If the new option is named f
, we can write as /o/f
, and grep(/o/f)
is faster than grep(/o/)
.
This speeds up not only grep
, but also all?
, any?
, case
and so on.
Many people have written code like this:
IO.foreach("foo.txt") do |line|
case line
when /^#/
# do nothing
when /^(\d+)/
# using $1
when /xxx/
# using $&
when /yyy/
# not using $&
else
# ...
end
end
This is slow, because of the above mentioned problem.
Replacing /^#/
with /^#/f
, and /yyy/
with /yyy/f
will make it faster.
Some benchmarks - https://bugs.ruby-lang.org/issues/17030#note-9 which show 2.5x
to 5x
speedup.
Updated by znz (Kazuhiro NISHIYAMA) about 4 years ago
What does regexp_without_matchdata.match(string)
return when matched?
Updated by fatkodima (Dima Fatko) about 4 years ago
znz (Kazuhiro NISHIYAMA) wrote in #note-1:
What does
regexp_without_matchdata.match(string)
return when matched?
Thats what when not explicitly needed by the method.

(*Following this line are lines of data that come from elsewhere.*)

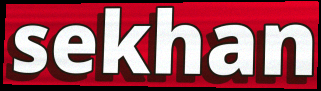
sekhan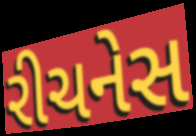
રીચનેસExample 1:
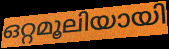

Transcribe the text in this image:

ഒറ്റമൂലിയായി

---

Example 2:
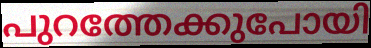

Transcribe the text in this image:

പുറത്തേക്കുപോയി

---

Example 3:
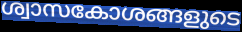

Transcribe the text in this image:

ശ്വാസകോശങ്ങളുടെ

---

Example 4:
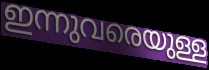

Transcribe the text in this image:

ഇന്നുവരെയുള്ള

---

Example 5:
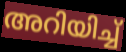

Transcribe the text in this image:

അറിയിച്ച്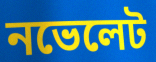
নভেলেট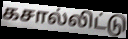
கசால்லிட்டு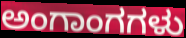
ಅಂಗಾಂಗಗಳುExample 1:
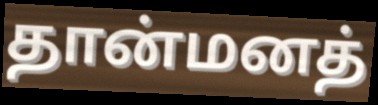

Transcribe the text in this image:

தான்மனத்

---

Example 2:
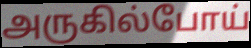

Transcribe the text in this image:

part was about: it returns MatchData
in this case, as requested.
Updated by fatkodima (Dima Fatko) about 4 years ago
- Subject changed from Introduce new Regexp option to avoid MatchData allocation to Introduce new Regexp option to avoid global MatchData allocations
Updated by Eregon (Benoit Daloze) about 4 years ago
IMHO hardcoding such knowledge in the pattern feels wrong (vs in the matching method like Regexp#match?
which is fine).
It seems to me that it could cause confusing bugs, e.g. when using /f
in the case
above if a when
clause starts to use one of the $~
-derived variables.
Then it would unexpectedly always be nil
, causing a potentially very subtle bug.
I have a hard time to believe that allocating the MatchData is so expensive.
If that's the case, then there must be a lot of optimization potential for faster allocation of MatchData in CRuby.

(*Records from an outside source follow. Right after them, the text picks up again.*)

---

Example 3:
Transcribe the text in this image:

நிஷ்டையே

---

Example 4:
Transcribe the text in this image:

What I think rather is this is due to having to set $~ in the caller, and maybe to compute group offsets.
I think it would be worth investigating more in details where does the performance overhead from $~
& friends come from in CRuby.
Updated by scivola20 (sciv ola) about 4 years ago
I believe that people who can use match?
and match
methods properly, can use this new Regexp option properly.

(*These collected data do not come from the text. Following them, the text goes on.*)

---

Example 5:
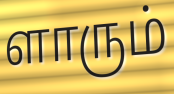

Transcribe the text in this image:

ளாரும்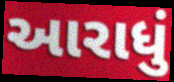
આરાધું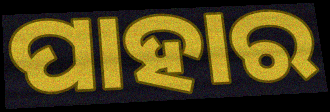
ପାହାରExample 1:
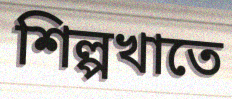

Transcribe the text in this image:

শিল্পখাতে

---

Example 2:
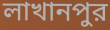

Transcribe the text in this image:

লাখানপুর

By the way, the total size of $`
, $&
, $'
equals to the size of the target string. Therefore a huge amount of String garbage will be generated, if the text is very large.
Updated by Eregon (Benoit Daloze) about 4 years ago
scivola20 (sciv ola) wrote in #note-5:
I believe that people who can use
match?
andmatch
methods properly, can use this new Regexp option properly.
I disagree, match?
is clear, I think =~
suddenly not setting $~
would be a frequent source of bugs.
By the way, the total size of
$`
,$&
,$'
equals to the size of the target string. Therefore a huge amount of String garbage will be generated, if the text is very large.
They are all based on $~
, isn't it?
I think they only need a copy-on-write copy of the source string (to avoid later mutations affecting them) + the matched offsets.
At least that's what happens in TruffleRuby.
Updated by Eregon (Benoit Daloze) about 4 years ago
I took a quick look, the logic to set $~ is here:
https://github.com/ruby/ruby/blob/148961adcd0704d964fce920330a6301b9704c25/re.c#L1608-L1623
It does not seem so expensive, but the region is allocated which xmalloc() which is probably not so cheap (there is also a rb_gc()
call in there, hopefully it's not hit in practice).
rb_backref_set()
goes through a few indirections (it needs to reach the caller frame typically), but it does not seem too expensive either.
I think it would be valuable to investigate further what's actually expensive for setting $~
and how can that be optimized.
A hacky Regexp flag to manually optimize match/=~/===
calls doesn't seem a good way to me.
The caller code knows if it needs $~, etc, not the Regexp literal.
Updated by scivola20 (sciv ola) about 4 years ago
Sorry. “a huge amount of String garbage” is my misunderstanding.
But I don’t know under what situation this option may cause a bug.